What if the Host Cache is full? Normally it shouldn’t even reach that state, but when you run out of space in the host cache pages will be migrated from your host cache to your regular vswap file and it is first in first out in this case, which should be the right policy for most workloads. Now chances of course of having memory pressure to the extend where you fill up a local SSD are small, but it is good to realize what the impact is. If you are going down the path of local SSD drives with Host Cache enabled and will be overcommitting it might be good to do the math and ensure that you have enough cache available to keep these pages in cache rather than on rotating media. I prefer to keep it simple though and would probably recommend to equal the size of your hosts memory. In the case of a host with 128GB RAM that would be a 128GB SSD. Yes this might be overkill, but the price difference between 64GB and 128GB is probably neglect-able.

Basic design principle
Monitor swap usage. Although “Swap to host cache” will reduce the impact of VMkernel swapping it will not eliminate it. Take your expected consolidation ratio into account including your HA (N-X) strategy and size accordingly. Or keep it simple and just use the same size as physical memory.

One interesting use case could be to place all regular swap files on very cheap shared storage (RAID5 of SATA drives) or even local SATA storage using the “VM swapfile location” (aka. Host local swap) feature. Then install a host cache for any host these VMs can be migrated to. This should give you the performance of a SSD while maintaining most of the cost saving of the cheap storage. Please note that the host cache is a per-host feature. Hence in the time of a vMotion all data from the cache will need to be transferred to the destination host. This will impact the time a vMotion takes. Unless your vMotions are time critical, this should not be an issue though. I have been told that VMware will publish a KB article with advise how to buy the right SSDs for this feature.

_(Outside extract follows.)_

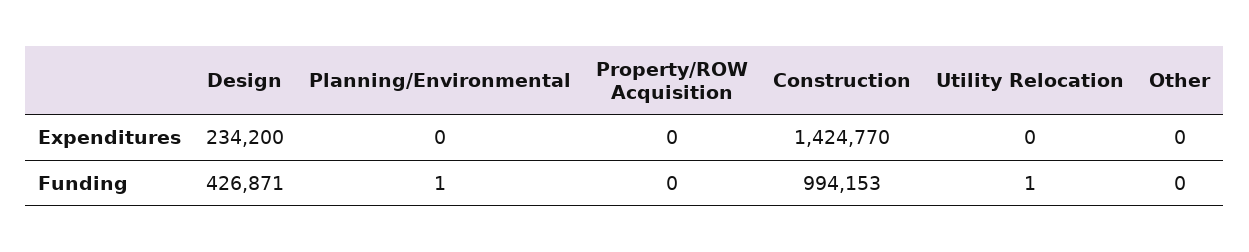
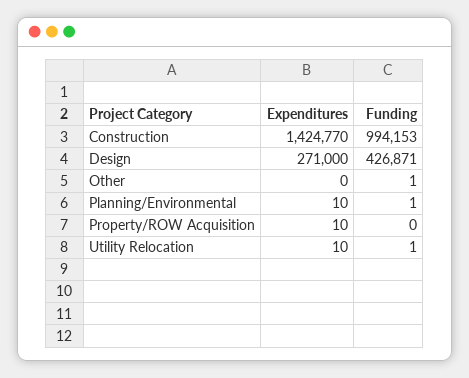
Design, Expenditures: 234200 -> 271000
Planning/Environmental, Expenditures: 0 -> 10
Property/ROW Acquisition, Expenditures: 0 -> 10
Utility Relocation, Expenditures: 0 -> 10
Other, Funding: 0 -> 1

Summarizing, Swap to SSD is what people have been calling this feature and that is not what it is. This is a mechanism that caches memory pages to SSD and should be referred to as “Swap to host cache”. Depending on how you do the math all memory pages can be swapped to and from SSD. If there is insufficient space available memory pages will move over to the regular .vswp file. Use local SSD drives to avoid any latency associated with your storage network and to minimize costs.